House and Senate DFL leaders announced yesterday they had agreed on a $846 million state bonding bill package, though there remain questions about whether they have the Republican votes needed to pass the bill. Gov. Mark Dayton has yet to weigh in on the deal as well.
Blois Olson posted an informative spreadsheet showing the projects included in the bonding bill agreement. Though, I imagine that some changes may occur today to pull in Republican votes.
Notable northern Minnesota projects included $19.5 million to help pay for the Highway 53 reroute between Eveleth and Virginia. The state had agreed decades ago to reroute the highway when mining activity reached its edge, which it now has. The Range Regional Airport in Hibbing is set to receive $5 million for a new terminal and other upgrades. The Reif Center in Grand Rapids would receive nearly $3.9 million for a major renovation that will greatly expand its offerings.
Vermilion State Park, a new park that has yet to open and remains something of an unfunded enigma, received $14 million in this bonding agreement, and should thus come into official existence sometime soon.
Duluth, which had been shortchanged in several earlier version of the bill, appears to have rallied. $6.9 million for renovations to the NorShore Theater; $3.4 million for Spirit Mountain; and $2.3 million for Wade Stadium were all included in this agreement.

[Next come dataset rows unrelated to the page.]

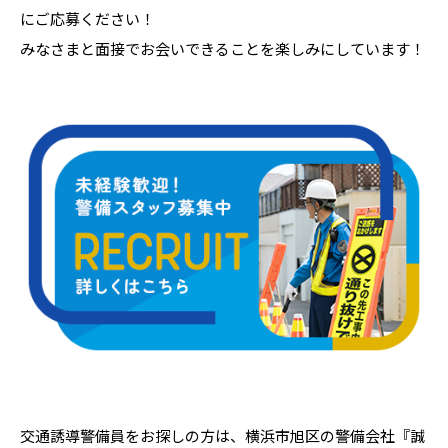
にご応募ください！
みなさまと面接でお会いできることを楽しみにしています！
交通誘導警備員をお探しの方は、横浜市旭区の警備会社『誠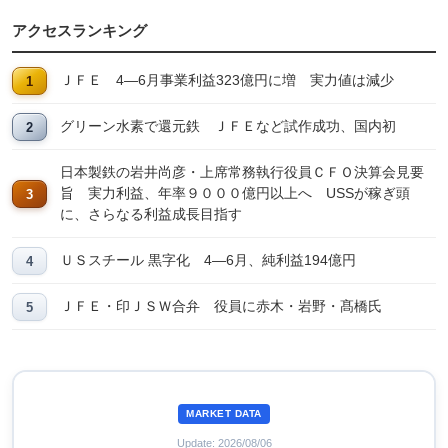
アクセスランキング
ＪＦＥ 4―6月事業利益323億円に増 実力値は減少
グリーン水素で還元鉄 ＪＦＥなど試作成功、国内初
日本製鉄の岩井尚彦・上席常務執行役員ＣＦＯ決算会見要
旨 実力利益、年率９０００億円以上へ USSが稼ぎ頭
に、さらなる利益成長目指す
ＵＳスチール 黒字化 4―6月、純利益194億円
ＪＦＥ・印ＪＳＷ合弁 役員に赤木・岩野・髙橋氏
MARKET DATA
Update: 2026/08/06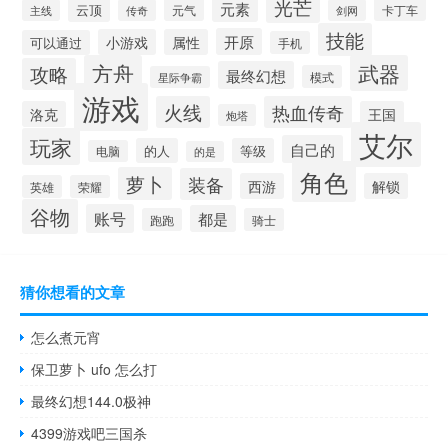
光芒
元素
云顶
元气
卡丁车
主线
传奇
剑网
技能
开原
小游戏
属性
可以通过
手机
方舟
武器
攻略
最终幻想
模式
星际争霸
游戏
火线
热血传奇
洛克
王国
炮塔
艾尔
玩家
自己的
的人
等级
电脑
的是
角色
萝卜
装备
西游
解锁
英雄
荣耀
谷物
账号
都是
跑跑
骑士
猜你想看的文章
怎么煮元宵
保卫萝卜 ufo 怎么打
最终幻想144.0极神
4399游戏吧三国杀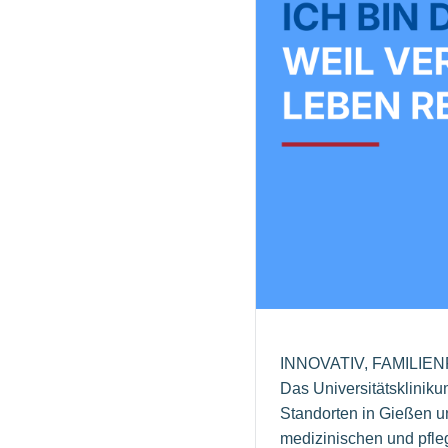
INNOVATIV, FAMILIE
Das Universitätsklinik
Standorten in Gießen u
medizinischen und pfle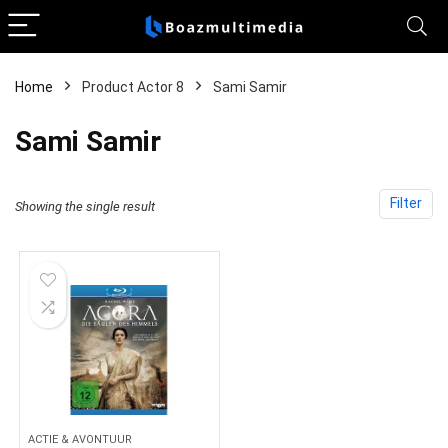
Home
Product Actor 8
Sami Samir
Sami Samir
Filter
Showing the single result
ACTIE & AVONTUUR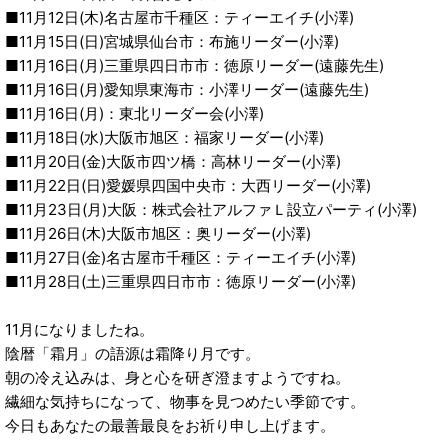
■11月12日(木)名古屋市千種区：ティーエイチ(小澤)
■11月15日(日)宮城県仙台市：布施リーダー(小澤)
■11月16日(月)三重県四日市市：徳原リーダー(遠藤先生)
■11月16日(月)愛知県東海市：小澤リーダー(遠藤先生)
■11月16日(月)：東北リーダー会(小澤)
■11月18日(水)大阪市旭区：福家リーダー(小澤)
■11月20日(金)大阪市四ツ橋：高林リーダー(小澤)
■11月22日(日)愛媛県四国中央市：大西リーダー(小澤)
■11月23日(月)大阪：株式会社アルファＬ設立パーティ(小澤)
■11月26日(木)大阪市旭区：奥リーダー(小澤)
■11月27日(金)名古屋市千種区：ティーエイチ(小澤)
■11月28日(土)三重県四日市市：徳原リーダー(小澤)
11月になりましたね。
陰暦「霜月」の語源は霜降り月です。
朝の冷え込みは、身と心を研ぎ澄ますようですね。
繊細な気持ちになって、物事を見つめたい季節です。
今日もあなたの最善最良をお祈り申し上げます。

The five community colleges of northeastern Minnesota — Itasca, Hibbing, Rainy River, Mesabi and Vermilion — are set to receive $3.44 million for various campus projects. International Falls is also due more than $2 million for its airport.
Though the bonding bill size could shift some to acquire Republican votes, most of these projects appear headed for the victory circle, provided last minute negotiations don’t blow up the bonding bill entirely.
NOTES: The bonding bill requires a super majority, which means a handful of GOPers must vote for the bill if it is to pass, and Gov. Dayton must sign it. Every two years, sometimes more, the state issues bonds to pay for important infrastructure and public works projects around the state. So the money doesn’t come all at once from the general fund, but rather is paid out over time, like your home mortgage or car loan. Just bigger. Much bigger.